_Exercise goal_
Convert every line read from the records below into a single numbered list, leaving out blank lines. Don't include the pictures in your answer.

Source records
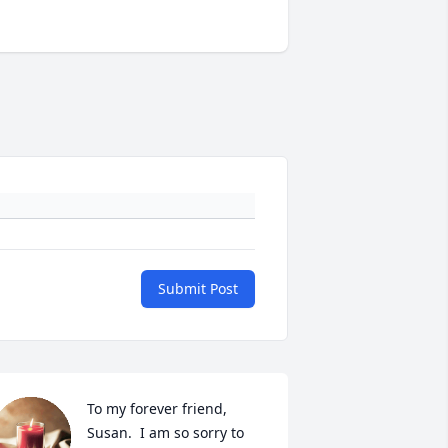
Submit Post
To my forever friend, 
Susan.  I am so sorry to 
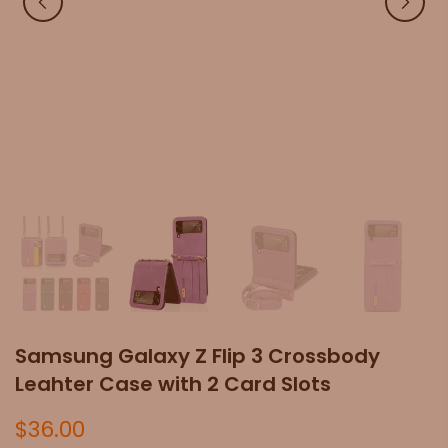
Samsung Galaxy Z Flip 3 Crossbody
Leahter Case with 2 Card Slots
$36.00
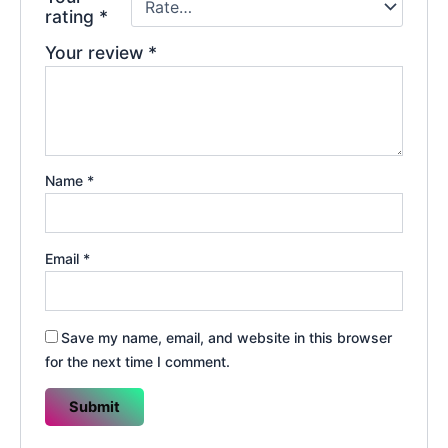
rating
*
Your review
*
Name
*
Email
*
Save my name, email, and website in this browser
for the next time I comment.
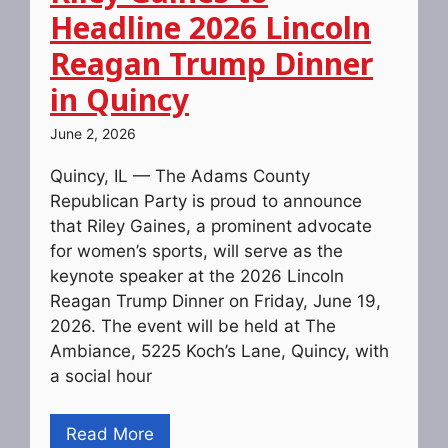
Headline 2026 Lincoln
Reagan Trump Dinner
in Quincy
June 2, 2026
Quincy, IL — The Adams County
Republican Party is proud to announce
that Riley Gaines, a prominent advocate
for women’s sports, will serve as the
keynote speaker at the 2026 Lincoln
Reagan Trump Dinner on Friday, June 19,
2026. The event will be held at The
Ambiance, 5225 Koch’s Lane, Quincy, with
a social hour
Read More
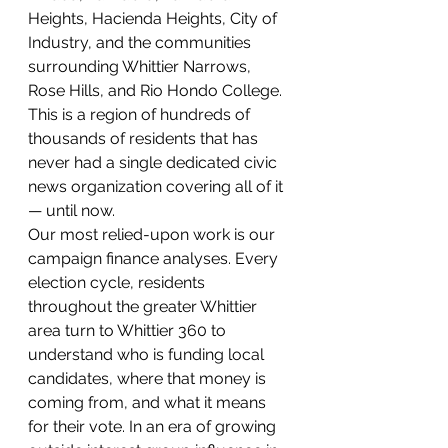
Heights, Hacienda Heights, City of 
Industry, and the communities 
surrounding Whittier Narrows, 
Rose Hills, and Rio Hondo College.
This is a region of hundreds of 
thousands of residents that has 
never had a single dedicated civic 
news organization covering all of it 
— until now.
Our most relied-upon work is our 
campaign finance analyses. Every 
election cycle, residents 
throughout the greater Whittier 
area turn to Whittier 360 to 
understand who is funding local 
candidates, where that money is 
coming from, and what it means 
for their vote. In an era of growing 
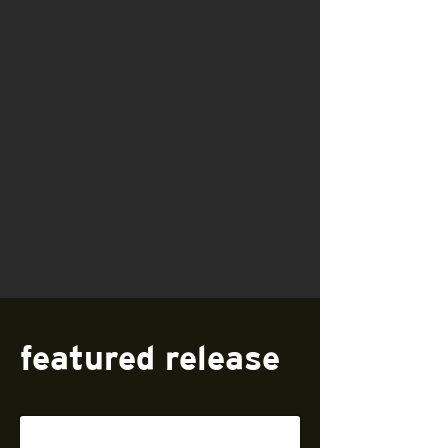
featured release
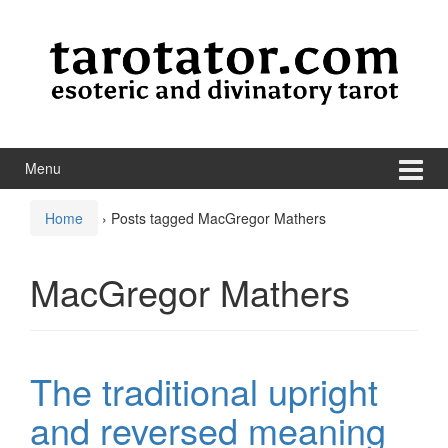
Skip to content
Skip to main menu
Menu
Home
›
Posts tagged MacGregor Mathers
MacGregor Mathers
The traditional upright
and reversed meaning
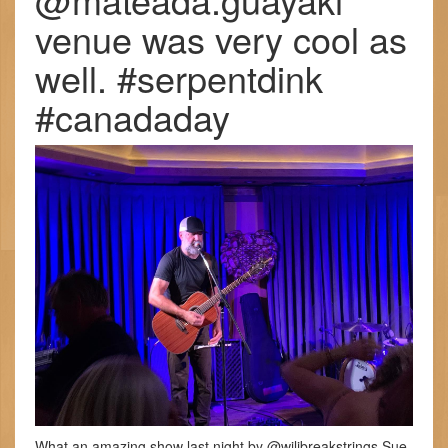
venue was very cool as
well. #serpentdink
#canadaday
What an amazing show last night by @wilibreakstrings Sue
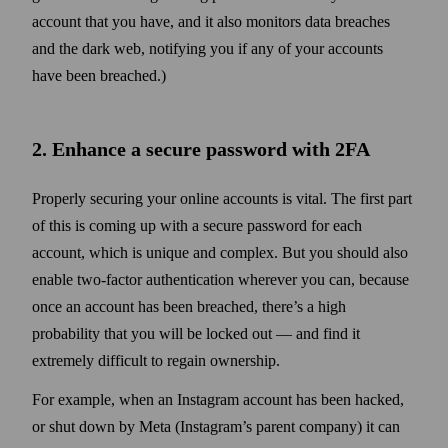
account that you have, and it also monitors data breaches
and the dark web, notifying you if any of your accounts
have been breached.)
2. Enhance a secure pass­word with 2FA
Properly securing your online accounts is vital. The first part
of this is coming up with a secure pass­word for each
account, which is unique and complex. But you should also
enable two‑factor authentication wherever you can, because
once an account has been breached, there’s a high
probability that you will be locked out — and find it
extremely difficult to regain ownership.
For example, when an Instagram account has been hacked,
or shut down by Meta (Instagram’s parent company) it can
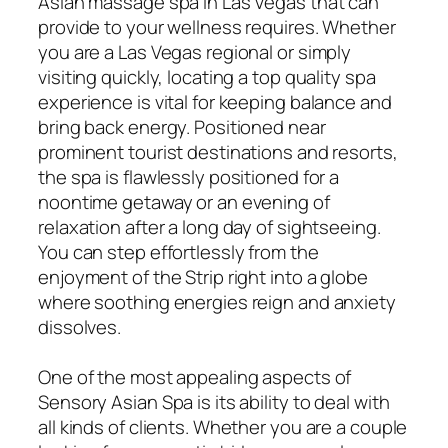
Asian massage spa in Las Vegas that can
provide to your wellness requires. Whether
you are a Las Vegas regional or simply
visiting quickly, locating a top quality spa
experience is vital for keeping balance and
bring back energy. Positioned near
prominent tourist destinations and resorts,
the spa is flawlessly positioned for a
noontime getaway or an evening of
relaxation after a long day of sightseeing.
You can step effortlessly from the
enjoyment of the Strip right into a globe
where soothing energies reign and anxiety
dissolves.
One of the most appealing aspects of
Sensory Asian Spa is its ability to deal with
all kinds of clients. Whether you are a couple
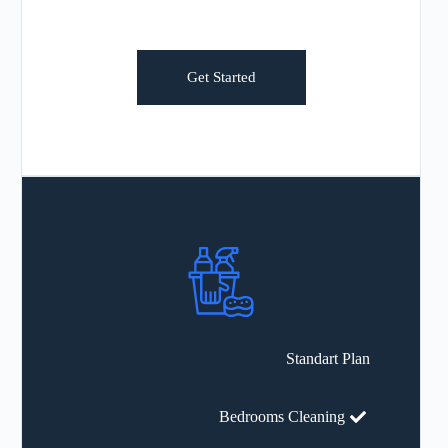
Get Started
Standart Plan
Bedrooms Cleaning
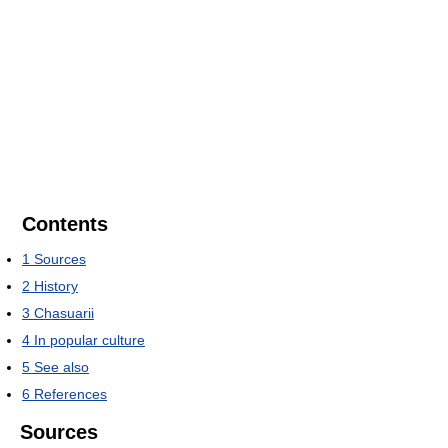
Contents
1
Sources
2
History
3
Chasuarii
4
In popular culture
5
See also
6
References
Sources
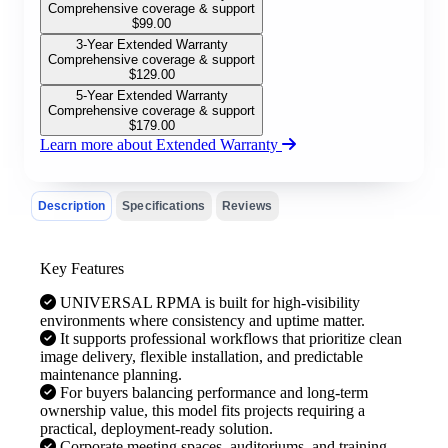
Comprehensive coverage & support
$
99.00
3-Year Extended Warranty
Comprehensive coverage & support
$
129.00
5-Year Extended Warranty
Comprehensive coverage & support
$
179.00
Learn more about Extended Warranty
Description
Specifications
Reviews
Key Features
UNIVERSAL RPMA is built for high-visibility
environments where consistency and uptime matter.
It supports professional workflows that prioritize clean
image delivery, flexible installation, and predictable
maintenance planning.
For buyers balancing performance and long-term
ownership value, this model fits projects requiring a
practical, deployment-ready solution.
Corporate meeting spaces, auditoriums, and training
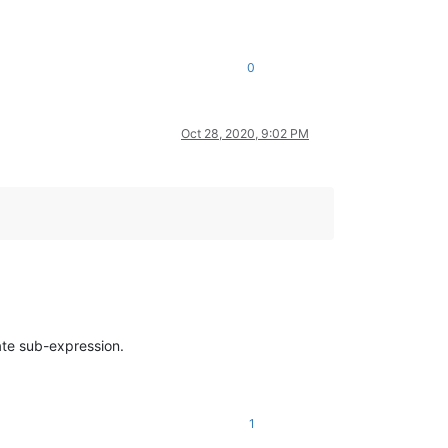
0
Oct 28, 2020, 9:02 PM
ate sub-expression.
1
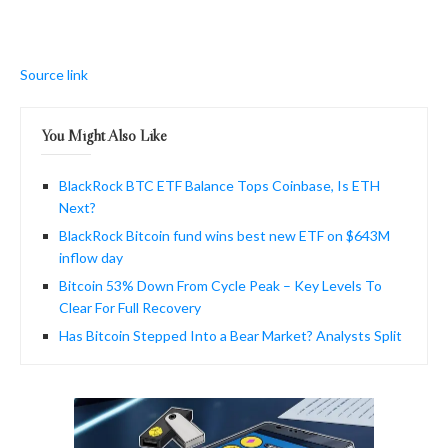
Source link
You Might Also Like
BlackRock BTC ETF Balance Tops Coinbase, Is ETH
Next?
BlackRock Bitcoin fund wins best new ETF on $643M
inflow day
Bitcoin 53% Down From Cycle Peak – Key Levels To
Clear For Full Recovery
Has Bitcoin Stepped Into a Bear Market? Analysts Split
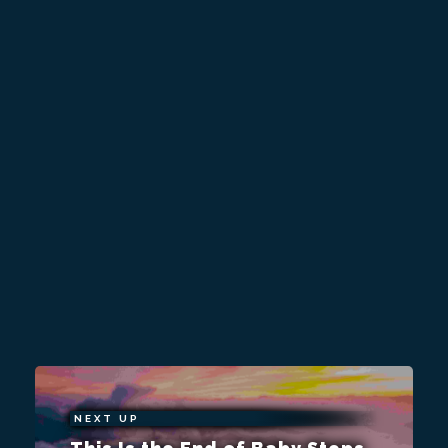
NEXT UP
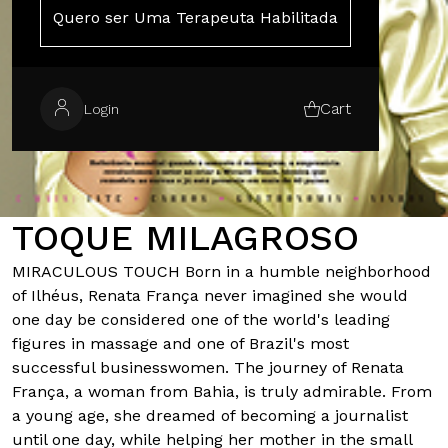
Quero ser Uma Terapeuta Habilitada
Cart
Login
TOQUE MILAGROSO
MIRACULOUS TOUCH Born in a humble neighborhood
of Ilhéus, Renata França never imagined she would
one day be considered one of the world's leading
figures in massage and one of Brazil's most
successful businesswomen. The journey of Renata
França, a woman from Bahia, is truly admirable. From
a young age, she dreamed of becoming a journalist
until one day, while helping her mother in the small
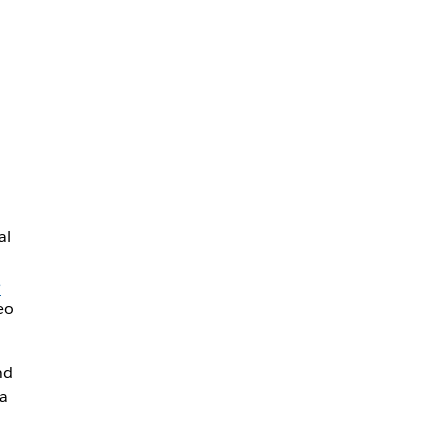
al
e
eo
nd
a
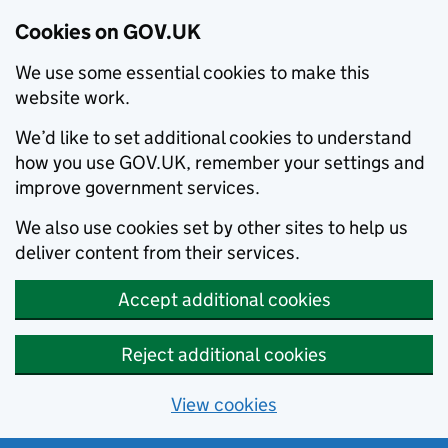
Cookies on GOV.UK
We use some essential cookies to make this
website work.
We’d like to set additional cookies to understand
how you use GOV.UK, remember your settings and
improve government services.
We also use cookies set by other sites to help us
deliver content from their services.
Accept additional cookies
Reject additional cookies
View cookies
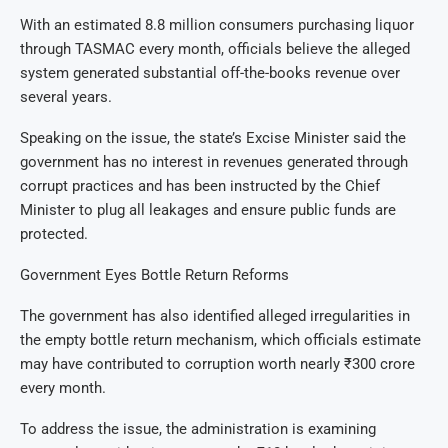
With an estimated 8.8 million consumers purchasing liquor
through TASMAC every month, officials believe the alleged
system generated substantial off-the-books revenue over
several years.
Speaking on the issue, the state’s Excise Minister said the
government has no interest in revenues generated through
corrupt practices and has been instructed by the Chief
Minister to plug all leakages and ensure public funds are
protected.
Government Eyes Bottle Return Reforms
The government has also identified alleged irregularities in
the empty bottle return mechanism, which officials estimate
may have contributed to corruption worth nearly ₹300 crore
every month.
To address the issue, the administration is examining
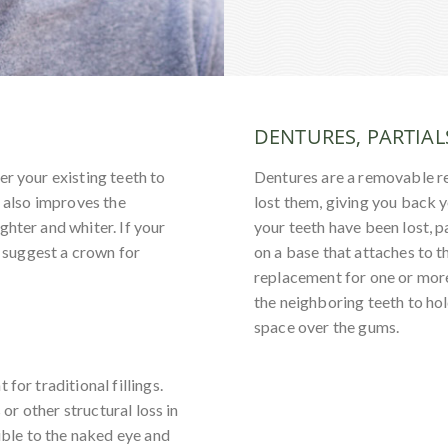
DENTURES, PARTIAL
er your existing teeth to
Dentures are a removable r
t also improves the
lost them, giving you back 
ghter and whiter. If your
your teeth have been lost, pa
l suggest a crown for
on a base that attaches to t
replacement for one or more
the neighboring teeth to hol
space over the gums.
for traditional fillings.
 or other structural loss in
sible to the naked eye and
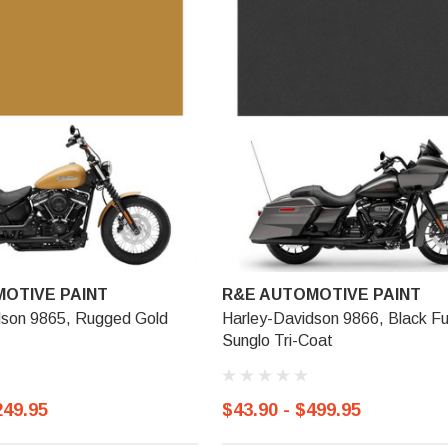
OTIVE PAINT
R&E AUTOMOTIVE PAINT
dson 9865, Rugged Gold
Harley-Davidson 9866, Black F
Sunglo Tri-Coat
249.95
$43.90 - $499.95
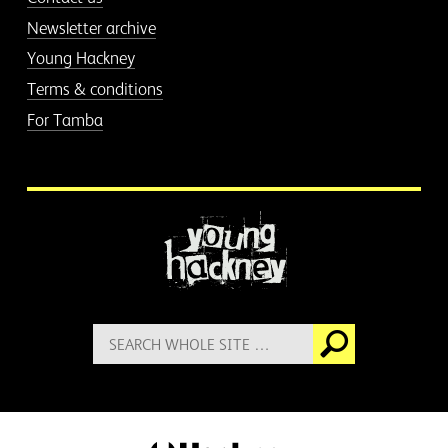
Newsletter archive
Young Hackney
Terms & conditions
For Tamba
More information
Search
Go
for:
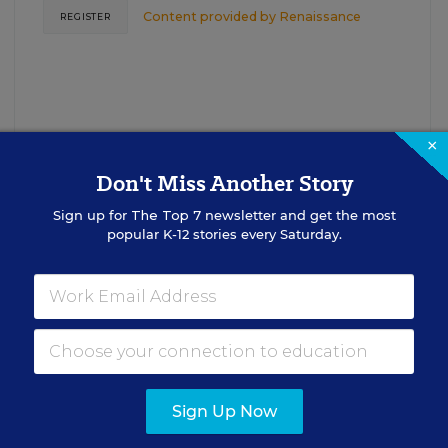
Content provided by
Renaissance
REGISTER
×
Don't Miss Another Story
Sign up for
The Top 7
newsletter and get the most
See More Events
popular K-12 stories every Saturday.
EDWEEK TOP SCHOOL JOBS
Sign Up Now
cipal Jobs
Administrat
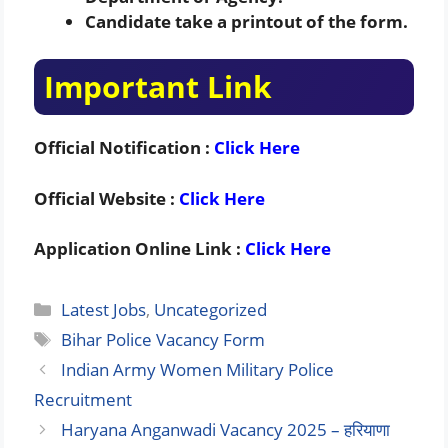
Candidate take a printout of the form.
Important Link
Official Notification :
Click Here
Official Website :
Click Here
Application Online Link :
Click Here
Categories
Latest Jobs
,
Uncategorized
Tags
Bihar Police Vacancy Form
Indian Army Women Military Police
Recruitment
Haryana Anganwadi Vacancy 2025 – हरियाणा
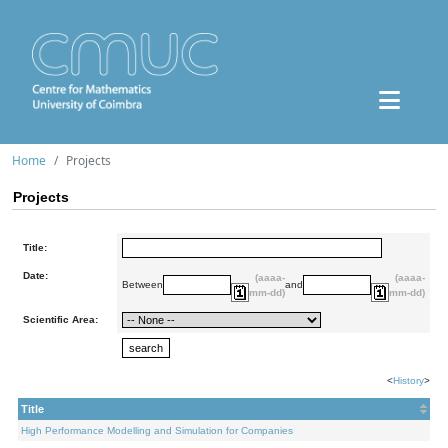
Home
Projects
Projects
Title:
Date:
(aaaa-
(aaaa-
Between
and
mm-dd)
mm-dd)
Scientific Area:
<
History
>
Title
High Performance Modelling and Simulation for Companies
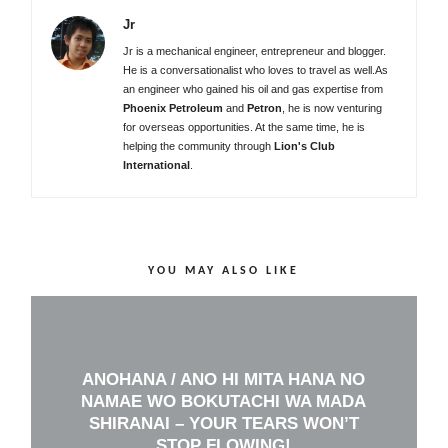
Jr
Jr is a mechanical engineer, entrepreneur and blogger.
He is a conversationalist who loves to travel as well.As
an engineer who gained his oil and gas expertise from
Phoenix Petroleum
and
Petron
, he is now venturing
for overseas opportunities. At the same time, he is
helping the community through
Lion's Club
International
.
YOU MAY ALSO LIKE
ANOHANA / ANO HI MITA HANA NO
NAMAE WO BOKUTACHI WA MADA
SHIRANAI – YOUR TEARS WON’T
STOP FLOWING!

_The answer_
1. Submit Post
2. To my forever friend, 
3. Susan.  I am so sorry to 
4. Samsung Galaxy Z Flip 3 Crossbody
5. Leahter Case with 2 Card Slots
6. $36.00
7. rating
8. *
9. Your review
10. *
11. Name
12. *
13. Email
14. *
15. Save my name, email, and website in this browser
16. for the next time I comment.
17. Headline 2026 Lincoln
18. Reagan Trump Dinner
19. in Quincy
20. June 2, 2026
21. Quincy, IL — The Adams County
22. Republican Party is proud to announce
23. that Riley Gaines, a prominent advocate
24. for women’s sports, will serve as the
25. keynote speaker at the 2026 Lincoln
26. Reagan Trump Dinner on Friday, June 19,
27. 2026. The event will be held at The
28. Ambiance, 5225 Koch’s Lane, Quincy, with
29. a social hour
30. Read More
31. Heights, Hacienda Heights, City of 
32. Industry, and the communities 
33. surrounding Whittier Narrows, 
34. Rose Hills, and Rio Hondo College.
35. This is a region of hundreds of 
36. thousands of residents that has 
37. never had a single dedicated civic 
38. news organization covering all of it 
39. — until now.
40. Our most relied-upon work is our 
41. campaign finance analyses. Every 
42. election cycle, residents 
43. throughout the greater Whittier 
44. area turn to Whittier 360 to 
45. understand who is funding local 
46. candidates, where that money is 
47. coming from, and what it means 
48. for their vote. In an era of growing 
49. featured release
50. Skip to content
51. Skip to main menu
52. Menu
53. Home
54. ›
55. Posts tagged MacGregor Mathers
56. MacGregor Mathers
57. The traditional upright
58. and reversed meaning
59. venue was very cool as
60. well. #serpentdink
61. #canadaday
62. What an amazing show last night by @wilibreakstrings Sue
63. account that you have, and it also monitors data breaches
64. and the dark web, notifying you if any of your accounts
65. have been breached.)
66. 2. Enhance a secure pass­word with 2FA
67. Properly securing your online accounts is vital. The first part
68. of this is coming up with a secure pass­word for each
69. account, which is unique and complex. But you should also
70. enable two‑factor authentication wherever you can, because
71. once an account has been breached, there’s a high
72. probability that you will be locked out — and find it
73. extremely difficult to regain ownership.
74. For example, when an Instagram account has been hacked,
75. or shut down by Meta (Instagram’s parent company) it can
76. Asian massage spa in Las Vegas that can
77. provide to your wellness requires. Whether
78. you are a Las Vegas regional or simply
79. visiting quickly, locating a top quality spa
80. experience is vital for keeping balance and
81. bring back energy. Positioned near
82. prominent tourist destinations and resorts,
83. the spa is flawlessly positioned for a
84. noontime getaway or an evening of
85. relaxation after a long day of sightseeing.
86. You can step effortlessly from the
87. enjoyment of the Strip right into a globe
88. where soothing energies reign and anxiety
89. dissolves.
90. One of the most appealing aspects of
91. Sensory Asian Spa is its ability to deal with
92. all kinds of clients. Whether you are a couple
93. Get Started
94. Standart Plan
95. Bedrooms Cleaning
96. Contents
97. 1
98. Sources
99. 2
100. History
101. 3
102. Chasuarii
103. 4
104. In popular culture
105. 5
106. See also
107. 6
108. References
109. Sources
110. Comprehensive coverage & support
111. $
112. 99.00
113. 3-Year Extended Warranty
114. Comprehensive coverage & support
115. $
116. 129.00
117. 5-Year Extended Warranty
118. Comprehensive coverage & support
119. $
120. 179.00
121. Learn more about Extended Warranty
122. Description
123. Specifications
124. Reviews
125. Key Features
126. UNIVERSAL RPMA is built for high-visibility
127. environments where consistency and uptime matter.
128. It supports professional workflows that prioritize clean
129. image delivery, flexible installation, and predictable
130. maintenance planning.
131. For buyers balancing performance and long-term
132. ownership value, this model fits projects requiring a
133. practical, deployment-ready solution.
134. Corporate meeting spaces, auditoriums, and training
135. 0
136. Oct 28, 2020, 9:02 PM
137. ate sub-expression.
138. 1
139. Source link
140. You Might Also Like
141. BlackRock BTC ETF Balance Tops Coinbase, Is ETH
142. Next?
143. BlackRock Bitcoin fund wins best new ETF on $643M
144. inflow day
145. Bitcoin 53% Down From Cycle Peak – Key Levels To
146. Clear For Full Recovery
147. Has Bitcoin Stepped Into a Bear Market? Analysts Split
148. NEXT UP
149. Quero ser Uma Terapeuta Habilitada
150. Cart
151. Login
152. TOQUE MILAGROSO
153. MIRACULOUS TOUCH Born in a humble neighborhood
154. of Ilhéus, Renata França never imagined she would
155. one day be considered one of the world's leading
156. figures in massage and one of Brazil's most
157. successful businesswomen. The journey of Renata
158. França, a woman from Bahia, is truly admirable. From
159. a young age, she dreamed of becoming a journalist
160. until one day, while helping her mother in the small
161. al
162. e
163. eo
164. nd
165. a
166. Cookies on GOV.UK
167. We use some essential cookies to make this
168. website work.
169. We’d like to set additional cookies to understand
170. how you use GOV.UK, remember your settings and
171. improve government services.
172. We also use cookies set by other sites to help us
173. deliver content from their services.
174. Accept additional cookies
175. Reject additional cookies
176. View cookies
177. With an estimated 8.8 million consumers purchasing liquor
178. through TASMAC every month, officials believe the alleged
179. system generated substantial off-the-books revenue over
180. several years.
181. Speaking on the issue, the state’s Excise Minister said the
182. government has no interest in revenues generated through
183. corrupt practices and has been instructed by the Chief
184. Minister to plug all leakages and ensure public funds are
185. protected.
186. Government Eyes Bottle Return Reforms
187. The government has also identified alleged irregularities in
188. the empty bottle return mechanism, which officials estimate
189. may have contributed to corruption worth nearly ₹300 crore
190. every month.
191. To address the issue, the administration is examining
192. DENTURES, PARTIAL
193. er your existing teeth to
194. Dentures are a removable r
195. t also improves the
196. lost them, giving you back 
197. ghter and whiter. If your
198. your teeth have been lost, pa
199. l suggest a crown for
200. on a base that attaches to t
201. replacement for one or more
202. the neighboring teeth to hol
203. space over the gums.
204. for traditional fillings.
205.  or other structural loss in
206. sible to the naked eye and
207. OTIVE PAINT
208. R&E AUTOMOTIVE PAINT
209. dson 9865, Rugged Gold
210. Harley-Davidson 9866, Black F
211. Sunglo Tri-Coat
212. 249.95
213. $43.90 - $499.95
214. Newsletter archive
215. Young Hackney
216. Terms & conditions
217. For Tamba
218. More information
219. Search
220. Go
221. for:
222. Content provided by
223. Renaissance
224. REGISTER
225. ×
226. Don't Miss Another Story
227. Sign up for
228. The Top 7
229. newsletter and get the most
230. See More Events
231. popular K-12 stories every Saturday.
232. EDWEEK TOP SCHOOL JOBS
233. Sign Up Now
234. cipal Jobs
235. Administrat
236. Candidate take a printout of the form.
237. Important Link
238. Official Notification :
239. Click Here
240. Official Website :
241. Click Here
242. Application Online Link :
243. Click Here
244. Categories
245. Latest Jobs
246. ,
247. Uncategorized
248. Tags
249. Bihar Police Vacancy Form
250. Indian Army Women Military Police
251. Recruitment
252. Haryana Anganwadi Vacancy 2025 – हरियाणा
253. Home
254. Projects
255. Projects
256. Title:
257. Date:
258. (aaaa-
259. (aaaa-
260. Between
261. and
262. mm-dd)
263. mm-dd)
264. Scientific Area:
265. <
266. History
267. >
268. Title
269. High Performance Modelling and Simulation for Companies
270. Jr
271. Jr is a mechanical engineer, entrepreneur and blogger.
272. He is a conversationalist who loves to travel as well.As
273. an engineer who gained his oil and gas expertise from
274. Phoenix Petroleum
275. and
276. Petron
277. , he is now venturing
278. for overseas opportunities. At the same time, he is
279. helping the community through
280. Lion's Club
281. International
282. .
283. YOU MAY ALSO LIKE
284. ANOHANA / ANO HI MITA HANA NO
285. NAMAE WO BOKUTACHI WA MADA
286. SHIRANAI – YOUR TEARS WON’T
287. STOP FLOWING!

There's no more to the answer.